Aufgaben →
1. Welcher Industriebereich spielt laut dem Textauszug in den Flächenländern mit einem Korrelationskoeffizienten unter 0,5 eine größere Rolle?
2. Nenne alle Flächenländer, die im Textauszug mit einem Korrelationskoeffizienten unter 0,5 aufgeführt werden.
3. Knüpfe an den letzten Satz des Textauszugs über Lkw-Fahrleistung und Umsatz in den Bundesländern an und schreibe ihn weiter.

Bei den oberen neun Bundesländern aus Abbildung 1 besteht  ein Korrelations­koeffizient von über 0,5, was auf einen relativ engen Zusammen­hang zwischen der regionalen Fahrleistung und dem regionalen Umsatz hinweist. Die betreffenden Bundesländer weisen tendenziell Industrie­strukturen mit Schwer­punkten in Bereichen auf, die jeweils starke Lkw-Verkehre erzeugen. Unter anderem sind dies die Herstellung von Kraftwagen und Kraftwagenteilen, von Metall­erzeugnissen sowie in einigen Bundes­ländern der Bereich Maschinenbau.

Flächenländer mit Korrelations­koeffizienten unter 0,5 sind Brandenburg, Sachsen-Anhalt, Mecklenburg-Vorpommern und Schleswig-Holstein. Die industrielle Struktur in diesen Bundesländern unterscheidet sich von der in den oben genannten Bundesländern. Unter anderem spielt die Herstellung von Nahrungs- und Futter­mitteln hier eine größere Rolle. Auch ist insgesamt der Anteil des lastverkehrs-intensiven Verarbeitenden Gewerbes an der Brutto­wertschöpfung in diesen vier Bundes­ländern unter dem bundesweiten Durchschnitt.

Angezeigte Daten →
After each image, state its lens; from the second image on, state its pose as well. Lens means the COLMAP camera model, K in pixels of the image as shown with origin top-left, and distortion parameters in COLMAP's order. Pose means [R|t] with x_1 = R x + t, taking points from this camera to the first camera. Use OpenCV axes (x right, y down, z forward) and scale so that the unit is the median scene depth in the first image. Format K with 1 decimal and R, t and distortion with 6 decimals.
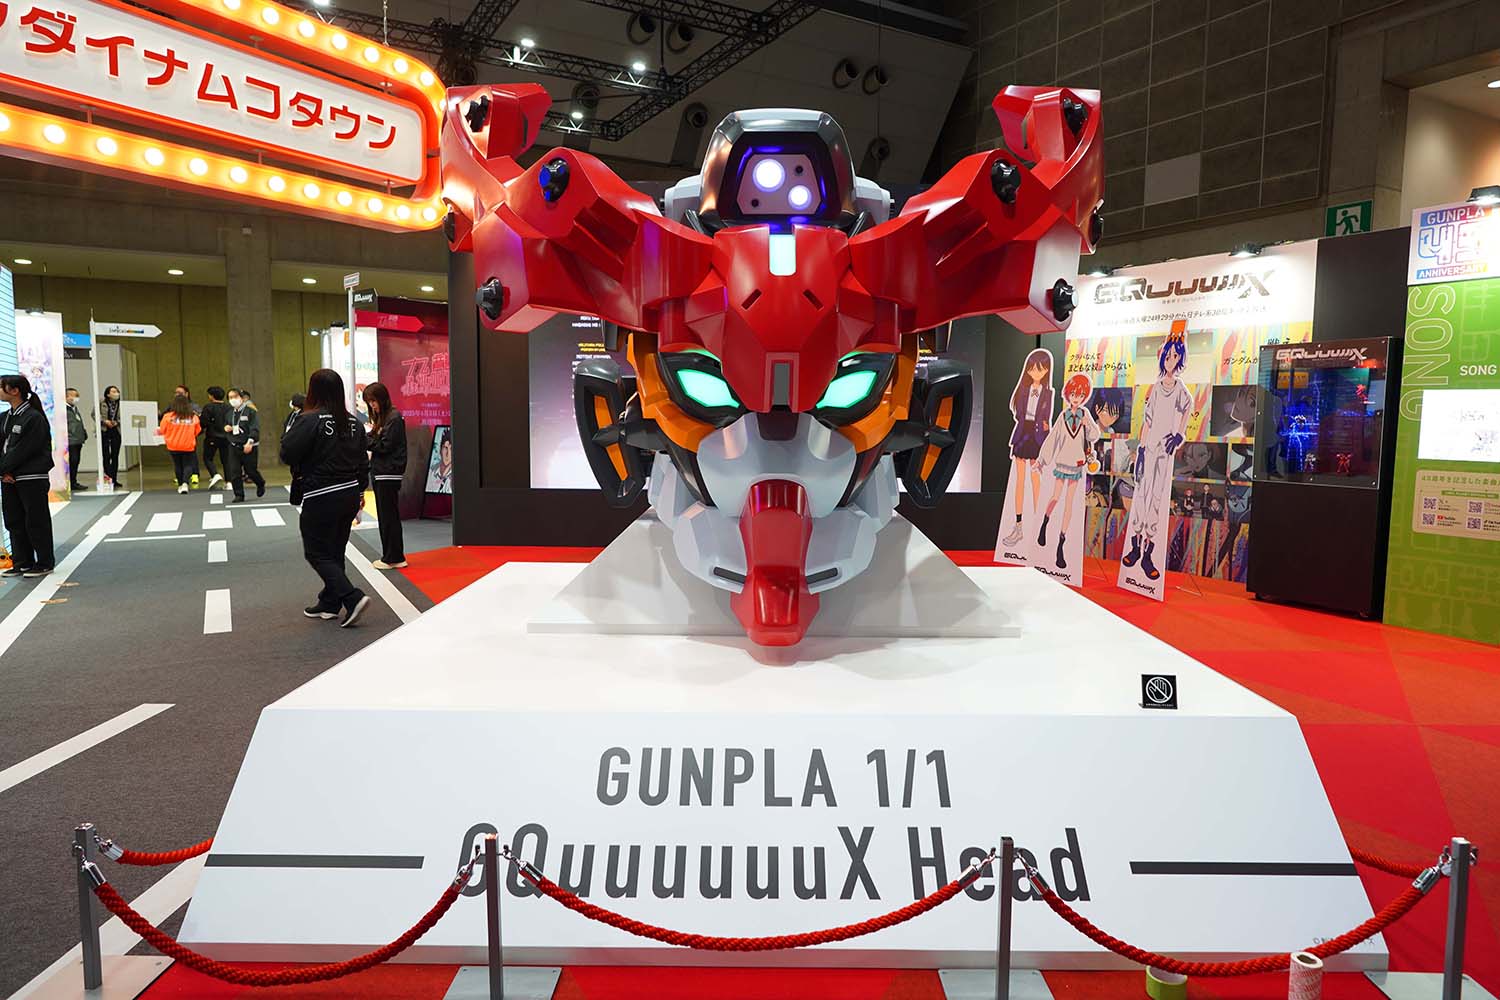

Lösungen der Reihe →
1. Die Herstellung von Nahrungs- und Futtermitteln.

2. Brandenburg, Sachsen-Anhalt, Mecklenburg-Vorpommern, Schleswig-Holstein

3.
Die Stadt­staaten Berlin, Bremen und Hamburg weisen mit unter 0,3 sehr niedrige Korrelations­koeffizienten auf. Insgesamt gibt es in den Stadtstaaten weniger Lkw-Verkehr, zudem finden sich hier im Vergleich zu den Flächen­staaten stark abweichende Wirtschafts­strukturen. So liegt der Anteil der weniger verkehrsintensiven Unternehmens­dienstleistungen an der regionalen Brutto­wertschöpfung in den Stadtstaaten über dem bundesweiten Durchschnitt.

Zusammenhang zwischen regionaler Lkw-Fahrleistung und gesamtdeutscher Industrieaktivität

Wegen der Relevanz von Durchgangs­verkehren durch die Bundesländer beziehungsweise Bundeslandsein- und -ausfahrten ist auch eine Betrachtung der Korrelation regionaler Lkw-Fahrleistungen mit dem gesamt­deutschen Umsatz im Verarbeitenden Gewerbe sinnvoll. Abbildung 2 stellt die Korrelations­koeffizienten in dieser Betrachtungsweise dar. Sie liegen für die meisten Bundesländer über denen in Abbildung 1, in Nordrhein-Westfalen ergibt sich eine etwa gleich hohe Korrelation.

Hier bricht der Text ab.